I stiffened and opened my eyes. “Is it necessary?”
“No. Just insurance.” He let go and leaned around me to reach for the curtains.
I stopped him, then turned in his arms. “You said you wanted to push him to react while we were out of state. Would this help?”
He shrugged and watched me carefully. “Maybe. Maybe not. Given the content of his letters, it’ll push him to something, though it might only be another letter.”
I nodded, doing my best to think over the clamor of my body. Part of me was afraid to poke the bear—from the calm way Miles watched me he was aware of that and understood why I might say no. Part of me wanted to push this as hard as I could, force the issue. Bring the fight to my stalker, because the waiting and not knowing was killing me. I thought he understood that too.
Plus, a not insignificant part of me wanted to push what was between us, because I was frightened and I wanted to forget that. He was so, so safe and when I let myself just take him at face value, it was easy to forget that this was a business transaction for him.
As usual, the devil on my shoulder easily out-shouted the angel on the other. “Let’s give him something to be mad about,” I whispered and kissed him.
Yep, the man knew how to kiss.
He pushed me up against the window, the glass cold through my shirt. I reached for the hem of his sweater and pulled it impatiently up his torso. He let go of me for only as long as it took him to strip it the rest of the way off, then pressed himself against me and took up the kiss again as if it had never been broken.
Damn, but he had muscles for days, no matter that he claimed he was a desk jockey. My particular weakness, a well-nurtured set of biceps, swelled beneath my palms and I twisted in his grip just so I could feel them bulge and stretch as he adjusted his hold on me.
I was getting hard and that devil was chattering in my ear again, telling me that we wanted the staff here to gossip about us doing more than just sleeping in the bed, that we should wreck the sheets and leave no uncertainty about whether we were lovers. It was method acting, taken to the extreme, but this was an extreme situation, right?
He smelled so good.
Miles slid a hand behind me, underneath the hem of my shirt, then swiftly moved it down to my thigh, tugging until it was looped around his waist.
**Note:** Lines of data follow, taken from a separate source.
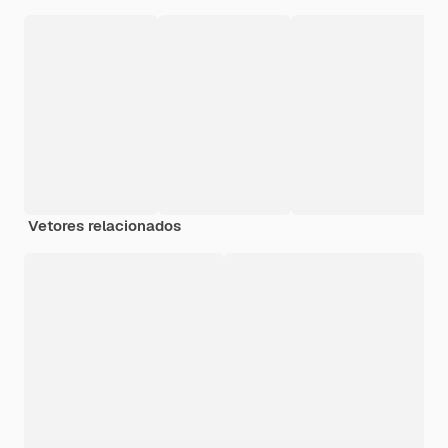
Vetores relacionados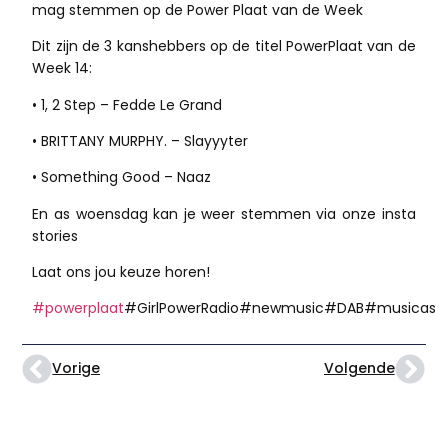
mag stemmen op de Power Plaat van de Week
Dit zijn de 3 kanshebbers op de titel PowerPlaat van de
Week 14:
• 1, 2 Step – Fedde Le Grand
• BRITTANY MURPHY. – Slayyyter
• Something Good – Naaz
En as woensdag kan je weer stemmen via onze insta
stories
Laat ons jou keuze horen!
#powerplaat
#GirlPowerRadio#newmusic#DAB#musicas
Vorige
Volgende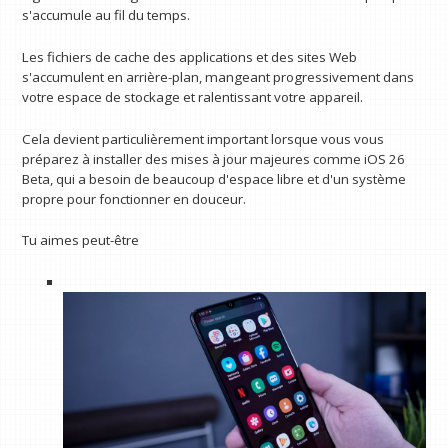
s'accumule au fil du temps.
Les fichiers de cache des applications et des sites Web
s'accumulent en arrière-plan, mangeant progressivement dans
votre espace de stockage et ralentissant votre appareil.
Cela devient particulièrement important lorsque vous vous
préparez à installer des mises à jour majeures comme iOS 26
Beta, qui a besoin de beaucoup d'espace libre et d'un système
propre pour fonctionner en douceur.
Tu aimes peut-être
Great idea. I wrapped the other one around him and as if we were one mind, he picked me up and carried me, our mouths still locked together, until he could lay me down on the bed. My hands slid down his arms as he stood up, then he strode back to the window to twitch the curtains shut and I clenched my hands in the bedspread beneath me, because he was just as gorgeous from the back as he was from the front.
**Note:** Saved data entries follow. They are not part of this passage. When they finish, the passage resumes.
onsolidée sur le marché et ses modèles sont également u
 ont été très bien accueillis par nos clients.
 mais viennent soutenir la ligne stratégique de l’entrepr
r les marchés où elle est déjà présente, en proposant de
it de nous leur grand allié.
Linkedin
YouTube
“That should do it,” he said, and it wasn’t until he’d already pulled his sweater back on that I realized that this was it. It was over. I was lying here on the bed panting and willing, and he was getting dressed and pulling out his laptop to check in with the security team, and I’d been a stupid, fucking, hormonal omega.
Damn it all to hell, anyway.
I pushed myself up on my elbows and glared at him, but he was too busy on the computer to notice.
No, this wasn’t his fault. I needed to keep a wall between us because when the man stalking me was caught, Miles would be gone and I’d probably never see him again. I should hope not to see him again, since his job involved someone stalking me.
Fuck.
“I’m going to bed,” I announced.
“You want me to take this out to the hallway?” he asked without looking up from the screen.
“No,” I snapped back. “I’m a professional. I can sleep through anything.” To prove the point, I stripped down to my underwear and dove under the covers, pulling them right up over my head.